(Data listing)
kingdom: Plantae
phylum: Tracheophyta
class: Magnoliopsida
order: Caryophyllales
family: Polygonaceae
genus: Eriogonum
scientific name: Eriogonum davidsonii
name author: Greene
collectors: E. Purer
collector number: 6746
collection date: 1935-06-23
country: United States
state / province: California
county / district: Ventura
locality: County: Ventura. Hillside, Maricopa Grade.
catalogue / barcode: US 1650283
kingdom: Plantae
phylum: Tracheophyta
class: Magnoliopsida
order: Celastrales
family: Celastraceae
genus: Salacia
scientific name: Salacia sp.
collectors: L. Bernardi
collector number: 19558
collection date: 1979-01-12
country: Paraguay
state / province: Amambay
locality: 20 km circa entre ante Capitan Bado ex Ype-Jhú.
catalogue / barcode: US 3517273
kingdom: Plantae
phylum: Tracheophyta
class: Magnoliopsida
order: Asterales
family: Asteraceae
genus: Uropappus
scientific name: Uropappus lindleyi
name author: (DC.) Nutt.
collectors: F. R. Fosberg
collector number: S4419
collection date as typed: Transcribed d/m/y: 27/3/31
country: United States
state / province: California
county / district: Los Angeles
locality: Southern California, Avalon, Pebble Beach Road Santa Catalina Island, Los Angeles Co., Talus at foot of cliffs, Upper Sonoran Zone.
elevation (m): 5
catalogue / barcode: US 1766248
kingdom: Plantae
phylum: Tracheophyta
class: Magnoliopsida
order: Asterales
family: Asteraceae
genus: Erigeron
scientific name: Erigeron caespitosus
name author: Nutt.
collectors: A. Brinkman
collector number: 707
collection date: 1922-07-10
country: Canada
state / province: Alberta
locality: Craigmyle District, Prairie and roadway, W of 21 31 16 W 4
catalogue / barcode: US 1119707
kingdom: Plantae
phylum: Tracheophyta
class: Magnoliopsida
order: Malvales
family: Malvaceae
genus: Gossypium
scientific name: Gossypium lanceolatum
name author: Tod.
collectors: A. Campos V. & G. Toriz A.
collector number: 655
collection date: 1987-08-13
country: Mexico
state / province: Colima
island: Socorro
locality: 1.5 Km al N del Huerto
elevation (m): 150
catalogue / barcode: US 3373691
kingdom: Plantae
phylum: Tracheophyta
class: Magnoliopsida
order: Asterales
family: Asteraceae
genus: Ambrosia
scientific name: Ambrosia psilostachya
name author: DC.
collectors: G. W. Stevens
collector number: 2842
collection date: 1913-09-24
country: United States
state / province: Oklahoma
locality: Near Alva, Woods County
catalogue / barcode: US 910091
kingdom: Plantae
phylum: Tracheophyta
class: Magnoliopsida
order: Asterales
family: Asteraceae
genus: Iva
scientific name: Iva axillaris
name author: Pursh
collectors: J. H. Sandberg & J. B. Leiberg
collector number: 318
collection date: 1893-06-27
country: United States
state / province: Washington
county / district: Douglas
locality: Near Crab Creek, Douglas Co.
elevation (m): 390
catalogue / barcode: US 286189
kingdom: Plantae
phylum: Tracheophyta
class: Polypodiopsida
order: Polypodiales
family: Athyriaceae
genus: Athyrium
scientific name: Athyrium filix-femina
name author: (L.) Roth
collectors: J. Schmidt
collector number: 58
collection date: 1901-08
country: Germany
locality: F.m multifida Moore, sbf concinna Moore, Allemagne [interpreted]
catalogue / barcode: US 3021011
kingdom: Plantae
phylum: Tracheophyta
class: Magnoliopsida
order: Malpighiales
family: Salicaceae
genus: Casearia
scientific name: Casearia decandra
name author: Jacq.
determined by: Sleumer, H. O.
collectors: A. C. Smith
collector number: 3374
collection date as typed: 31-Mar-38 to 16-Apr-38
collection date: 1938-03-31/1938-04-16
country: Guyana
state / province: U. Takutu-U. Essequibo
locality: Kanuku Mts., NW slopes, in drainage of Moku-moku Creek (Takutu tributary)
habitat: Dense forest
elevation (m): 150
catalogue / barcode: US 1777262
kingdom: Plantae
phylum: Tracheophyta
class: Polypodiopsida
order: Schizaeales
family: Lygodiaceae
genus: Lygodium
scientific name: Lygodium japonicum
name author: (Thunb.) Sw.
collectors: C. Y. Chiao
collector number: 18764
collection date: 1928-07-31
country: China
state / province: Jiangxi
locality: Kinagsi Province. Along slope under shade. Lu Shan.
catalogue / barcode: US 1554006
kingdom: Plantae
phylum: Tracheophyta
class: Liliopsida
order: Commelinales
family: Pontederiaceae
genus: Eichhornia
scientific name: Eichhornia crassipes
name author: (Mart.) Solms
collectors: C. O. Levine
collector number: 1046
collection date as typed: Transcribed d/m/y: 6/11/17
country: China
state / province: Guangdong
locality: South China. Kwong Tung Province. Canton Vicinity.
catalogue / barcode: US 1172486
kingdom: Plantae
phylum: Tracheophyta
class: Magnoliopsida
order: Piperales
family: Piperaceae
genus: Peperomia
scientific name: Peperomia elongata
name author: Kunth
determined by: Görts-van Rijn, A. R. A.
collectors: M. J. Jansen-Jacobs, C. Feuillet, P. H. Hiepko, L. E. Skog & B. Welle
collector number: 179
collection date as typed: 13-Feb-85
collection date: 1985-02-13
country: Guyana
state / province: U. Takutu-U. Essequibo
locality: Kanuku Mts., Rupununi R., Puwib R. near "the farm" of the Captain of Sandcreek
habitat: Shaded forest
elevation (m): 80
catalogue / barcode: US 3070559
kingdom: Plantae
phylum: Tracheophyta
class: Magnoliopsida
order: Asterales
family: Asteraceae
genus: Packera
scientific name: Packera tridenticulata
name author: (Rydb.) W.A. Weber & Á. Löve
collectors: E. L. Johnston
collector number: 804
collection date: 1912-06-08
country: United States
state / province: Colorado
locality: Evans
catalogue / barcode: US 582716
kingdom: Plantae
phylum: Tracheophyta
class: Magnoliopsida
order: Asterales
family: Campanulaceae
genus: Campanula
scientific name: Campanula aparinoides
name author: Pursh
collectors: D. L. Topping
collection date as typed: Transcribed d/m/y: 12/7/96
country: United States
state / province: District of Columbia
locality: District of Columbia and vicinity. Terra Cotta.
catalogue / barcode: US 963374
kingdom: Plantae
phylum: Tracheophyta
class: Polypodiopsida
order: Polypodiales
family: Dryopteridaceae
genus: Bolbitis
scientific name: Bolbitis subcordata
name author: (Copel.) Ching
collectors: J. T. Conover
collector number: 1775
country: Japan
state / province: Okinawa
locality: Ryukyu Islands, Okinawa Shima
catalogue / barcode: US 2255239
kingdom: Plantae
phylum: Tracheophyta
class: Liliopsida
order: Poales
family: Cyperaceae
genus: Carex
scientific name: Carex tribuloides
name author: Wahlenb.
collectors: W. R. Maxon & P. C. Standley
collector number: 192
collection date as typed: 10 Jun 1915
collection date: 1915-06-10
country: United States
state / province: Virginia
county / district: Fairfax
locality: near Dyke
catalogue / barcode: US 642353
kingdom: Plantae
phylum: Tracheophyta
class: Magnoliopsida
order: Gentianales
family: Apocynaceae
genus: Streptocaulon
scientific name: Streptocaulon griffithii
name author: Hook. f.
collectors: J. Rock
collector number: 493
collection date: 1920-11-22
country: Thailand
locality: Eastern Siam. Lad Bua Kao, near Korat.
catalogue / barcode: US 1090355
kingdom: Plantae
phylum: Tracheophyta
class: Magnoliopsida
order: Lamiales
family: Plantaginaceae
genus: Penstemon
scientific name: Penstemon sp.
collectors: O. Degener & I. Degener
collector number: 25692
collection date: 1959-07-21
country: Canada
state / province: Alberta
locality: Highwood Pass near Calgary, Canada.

WHAT THIS TASK INVOLVES:
Write out every line of the entries above again, switching each "locality" to "site" and keeping everything else the same.

OUTPUT FOR THIS EXERCISE:
kingdom: Plantae
phylum: Tracheophyta
class: Magnoliopsida
order: Caryophyllales
family: Polygonaceae
genus: Eriogonum
scientific name: Eriogonum davidsonii
name author: Greene
collectors: E. Purer
collector number: 6746
collection date: 1935-06-23
country: United States
state / province: California
county / district: Ventura
site: County: Ventura. Hillside, Maricopa Grade.
catalogue / barcode: US 1650283
kingdom: Plantae
phylum: Tracheophyta
class: Magnoliopsida
order: Celastrales
family: Celastraceae
genus: Salacia
scientific name: Salacia sp.
collectors: L. Bernardi
collector number: 19558
collection date: 1979-01-12
country: Paraguay
state / province: Amambay
site: 20 km circa entre ante Capitan Bado ex Ype-Jhú.
catalogue / barcode: US 3517273
kingdom: Plantae
phylum: Tracheophyta
class: Magnoliopsida
order: Asterales
family: Asteraceae
genus: Uropappus
scientific name: Uropappus lindleyi
name author: (DC.) Nutt.
collectors: F. R. Fosberg
collector number: S4419
collection date as typed: Transcribed d/m/y: 27/3/31
country: United States
state / province: California
county / district: Los Angeles
site: Southern California, Avalon, Pebble Beach Road Santa Catalina Island, Los Angeles Co., Talus at foot of cliffs, Upper Sonoran Zone.
elevation (m): 5
catalogue / barcode: US 1766248
kingdom: Plantae
phylum: Tracheophyta
class: Magnoliopsida
order: Asterales
family: Asteraceae
genus: Erigeron
scientific name: Erigeron caespitosus
name author: Nutt.
collectors: A. Brinkman
collector number: 707
collection date: 1922-07-10
country: Canada
state / province: Alberta
site: Craigmyle District, Prairie and roadway, W of 21 31 16 W 4
catalogue / barcode: US 1119707
kingdom: Plantae
phylum: Tracheophyta
class: Magnoliopsida
order: Malvales
family: Malvaceae
genus: Gossypium
scientific name: Gossypium lanceolatum
name author: Tod.
collectors: A. Campos V. & G. Toriz A.
collector number: 655
collection date: 1987-08-13
country: Mexico
state / province: Colima
island: Socorro
site: 1.5 Km al N del Huerto
elevation (m): 150
catalogue / barcode: US 3373691
kingdom: Plantae
phylum: Tracheophyta
class: Magnoliopsida
order: Asterales
family: Asteraceae
genus: Ambrosia
scientific name: Ambrosia psilostachya
name author: DC.
collectors: G. W. Stevens
collector number: 2842
collection date: 1913-09-24
country: United States
state / province: Oklahoma
site: Near Alva, Woods County
catalogue / barcode: US 910091
kingdom: Plantae
phylum: Tracheophyta
class: Magnoliopsida
order: Asterales
family: Asteraceae
genus: Iva
scientific name: Iva axillaris
name author: Pursh
collectors: J. H. Sandberg & J. B. Leiberg
collector number: 318
collection date: 1893-06-27
country: United States
state / province: Washington
county / district: Douglas
site: Near Crab Creek, Douglas Co.
elevation (m): 390
catalogue / barcode: US 286189
kingdom: Plantae
phylum: Tracheophyta
class: Polypodiopsida
order: Polypodiales
family: Athyriaceae
genus: Athyrium
scientific name: Athyrium filix-femina
name author: (L.) Roth
collectors: J. Schmidt
collector number: 58
collection date: 1901-08
country: Germany
site: F.m multifida Moore, sbf concinna Moore, Allemagne [interpreted]
catalogue / barcode: US 3021011
kingdom: Plantae
phylum: Tracheophyta
class: Magnoliopsida
order: Malpighiales
family: Salicaceae
genus: Casearia
scientific name: Casearia decandra
name author: Jacq.
determined by: Sleumer, H. O.
collectors: A. C. Smith
collector number: 3374
collection date as typed: 31-Mar-38 to 16-Apr-38
collection date: 1938-03-31/1938-04-16
country: Guyana
state / province: U. Takutu-U. Essequibo
site: Kanuku Mts., NW slopes, in drainage of Moku-moku Creek (Takutu tributary)
habitat: Dense forest
elevation (m): 150
catalogue / barcode: US 1777262
kingdom: Plantae
phylum: Tracheophyta
class: Polypodiopsida
order: Schizaeales
family: Lygodiaceae
genus: Lygodium
scientific name: Lygodium japonicum
name author: (Thunb.) Sw.
collectors: C. Y. Chiao
collector number: 18764
collection date: 1928-07-31
country: China
state / province: Jiangxi
site: Kinagsi Province. Along slope under shade. Lu Shan.
catalogue / barcode: US 1554006
kingdom: Plantae
phylum: Tracheophyta
class: Liliopsida
order: Commelinales
family: Pontederiaceae
genus: Eichhornia
scientific name: Eichhornia crassipes
name author: (Mart.) Solms
collectors: C. O. Levine
collector number: 1046
collection date as typed: Transcribed d/m/y: 6/11/17
country: China
state / province: Guangdong
site: South China. Kwong Tung Province. Canton Vicinity.
catalogue / barcode: US 1172486
kingdom: Plantae
phylum: Tracheophyta
class: Magnoliopsida
order: Piperales
family: Piperaceae
genus: Peperomia
scientific name: Peperomia elongata
name author: Kunth
determined by: Görts-van Rijn, A. R. A.
collectors: M. J. Jansen-Jacobs, C. Feuillet, P. H. Hiepko, L. E. Skog & B. Welle
collector number: 179
collection date as typed: 13-Feb-85
collection date: 1985-02-13
country: Guyana
state / province: U. Takutu-U. Essequibo
site: Kanuku Mts., Rupununi R., Puwib R. near "the farm" of the Captain of Sandcreek
habitat: Shaded forest
elevation (m): 80
catalogue / barcode: US 3070559
kingdom: Plantae
phylum: Tracheophyta
class: Magnoliopsida
order: Asterales
family: Asteraceae
genus: Packera
scientific name: Packera tridenticulata
name author: (Rydb.) W.A. Weber & Á. Löve
collectors: E. L. Johnston
collector number: 804
collection date: 1912-06-08
country: United States
state / province: Colorado
site: Evans
catalogue / barcode: US 582716
kingdom: Plantae
phylum: Tracheophyta
class: Magnoliopsida
order: Asterales
family: Campanulaceae
genus: Campanula
scientific name: Campanula aparinoides
name author: Pursh
collectors: D. L. Topping
collection date as typed: Transcribed d/m/y: 12/7/96
country: United States
state / province: District of Columbia
site: District of Columbia and vicinity. Terra Cotta.
catalogue / barcode: US 963374
kingdom: Plantae
phylum: Tracheophyta
class: Polypodiopsida
order: Polypodiales
family: Dryopteridaceae
genus: Bolbitis
scientific name: Bolbitis subcordata
name author: (Copel.) Ching
collectors: J. T. Conover
collector number: 1775
country: Japan
state / province: Okinawa
site: Ryukyu Islands, Okinawa Shima
catalogue / barcode: US 2255239
kingdom: Plantae
phylum: Tracheophyta
class: Liliopsida
order: Poales
family: Cyperaceae
genus: Carex
scientific name: Carex tribuloides
name author: Wahlenb.
collectors: W. R. Maxon & P. C. Standley
collector number: 192
collection date as typed: 10 Jun 1915
collection date: 1915-06-10
country: United States
state / province: Virginia
county / district: Fairfax
site: near Dyke
catalogue / barcode: US 642353
kingdom: Plantae
phylum: Tracheophyta
class: Magnoliopsida
order: Gentianales
family: Apocynaceae
genus: Streptocaulon
scientific name: Streptocaulon griffithii
name author: Hook. f.
collectors: J. Rock
collector number: 493
collection date: 1920-11-22
country: Thailand
site: Eastern Siam. Lad Bua Kao, near Korat.
catalogue / barcode: US 1090355
kingdom: Plantae
phylum: Tracheophyta
class: Magnoliopsida
order: Lamiales
family: Plantaginaceae
genus: Penstemon
scientific name: Penstemon sp.
collectors: O. Degener & I. Degener
collector number: 25692
collection date: 1959-07-21
country: Canada
state / province: Alberta
site: Highwood Pass near Calgary, Canada.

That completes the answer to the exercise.